Posted in Bangladesh, Business, Dhaka, Economy, Energy and power by Sherpa Hossainy on May 18, 2011

Published in The Independent on May 18, 2011

Read this on The Independent website

Digital print edition

The impoverished northern region of Bangladesh will be brought under gas-connection network urgently in a bid to eliminate its existing regional inequity, said Finance Minister AMA Muhith Tuesday.

“We have not been able to use the available energy sources in the North Bengal nor have we been able to deliver adequate energy there,” Muhith said. He was speaking at a seminar on “North Bengal’s development and budget” organised by the North Bengal Development Forum (NBDF) at Hotel Ruposhi Bangla in Dhaka.

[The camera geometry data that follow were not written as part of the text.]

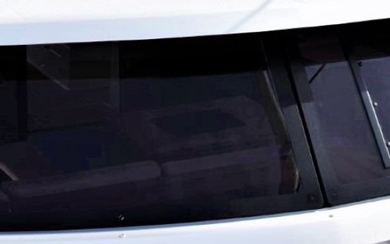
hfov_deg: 23.0
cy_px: -44
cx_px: 89
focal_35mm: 89
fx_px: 948
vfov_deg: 14.2
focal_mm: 25
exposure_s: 1/800
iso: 100
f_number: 5.6
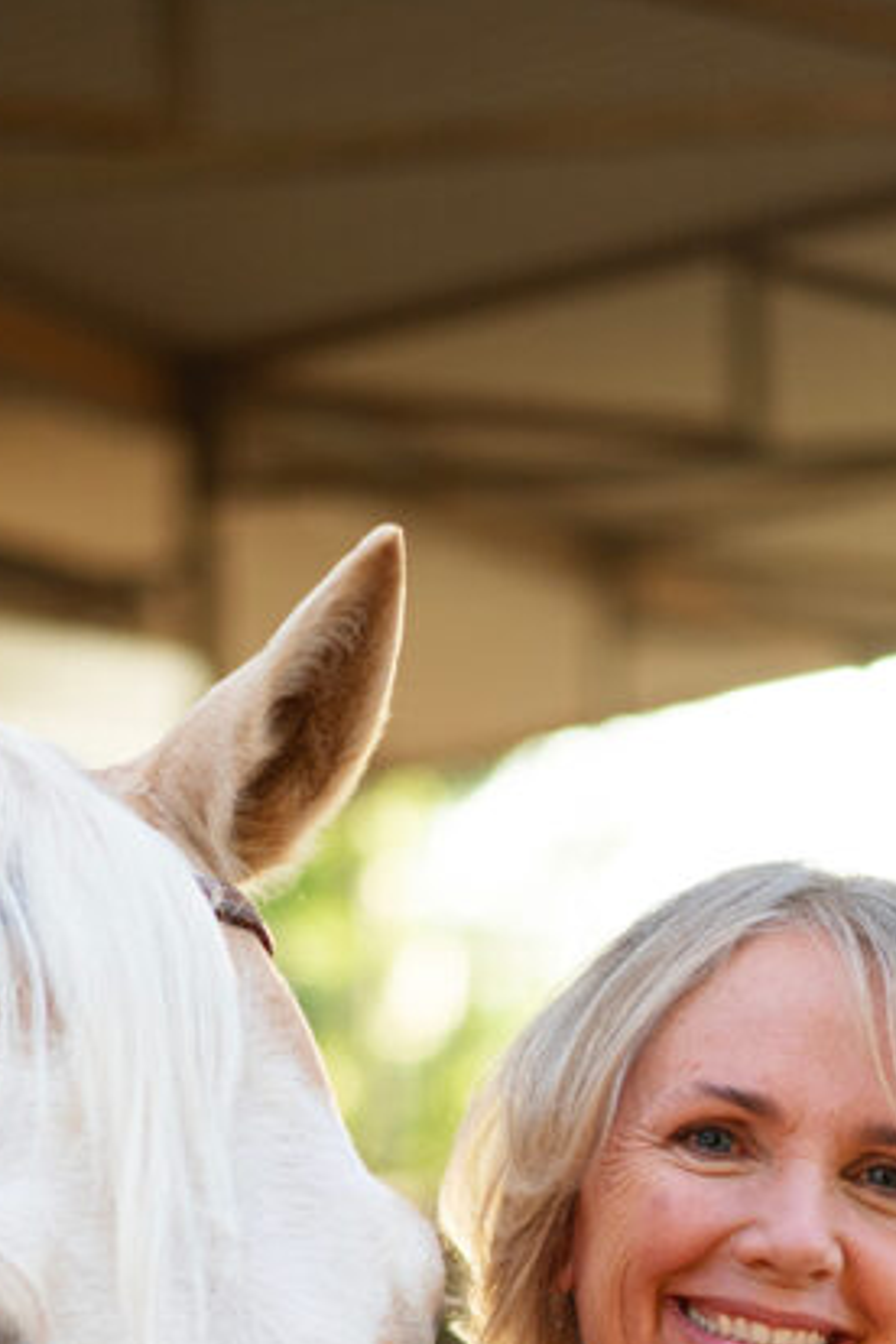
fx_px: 5077
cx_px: 463
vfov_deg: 14.6
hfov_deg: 10.1
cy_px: 1652
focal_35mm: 136
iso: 400
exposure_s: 1/250
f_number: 1.8
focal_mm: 55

He said the most important issue on focus about North Bengal is ensuring gas supply there. He blamed Petrobangla for its failure to provide enough gas supply for the region.

“It is unacceptable that Petrobangla has not been able to add significant gas supply to the North Bengal in two and a half years,” Muhith lamented.

Speakers at the seminar said there is a coal reserve of 3 billion tonnes in four coal mines of North Bengal that could be used for producing 10,000 mega watts of electricity over the next 50 years. But they said a group of environment activists is trying to daunt the region’s progress by misguiding people about the effects of coal mining.

The minister said, “The complaints and criticisms on coal mining are only theoretical.

The practical benefit is much greater if we can mitigate the environmental and social problems arising from mining.”

Coals are mined all around the world such as in Australia and the USA, but the effects are contained so far as possible, he said. “No one sits on such a huge energy source, while, most importantly, Bangladesh’s coal quality is very good.”

He said the decision to start coal mining, whether by open-pit or underground mining method, depends on the people of North Bengal.

Muhith assured there would be no obstruction from the government if people want coal mines. “The electricity generated by furnace oil fuelled power plants is very costly and unsustainable.

There is no way but to use the huge coal resource.” “But it will take time, and it could be seven to ten years, to be practical,” the finance minister said.

M Asaduzzaman, research director of Bangladesh Institute of Development Studies (BIDS), said: “There can be no provision of ‘no’ in the case of coal mining. The issues are only technical.”

Although Muhith rejected the idea of starting coal mining by Underground Coal Gasification (UCG) method saying the technology is still not viable.

The finance minister also snubbed the idea of a federal government in the northern region saying the integrated economy of the country does not allow such system. But he proposed a district-based government system, as there are 20 lakh people on an average in a district, which is bigger than the population of many countries like Sri Lanka and Bhutan.

He said the Prime Minister Sheikh Hasina also expressed her interest in forming such government. Muhith also said providing loans without interest is impossible but subsidies and lower interest rates for the loans for the development of the Northern region could be arranged.

The minister assured that the government will focus on the development of the silk farming (sericulture), warehousing and cold storage facilities.

Md Shahriar Alam, member of the parliament, presented the seminar’s proposals. Some of them were: building warehouses, surface water irrigation project, development of tourism in the Northern region, resuming operation in the airports in the North Bengal.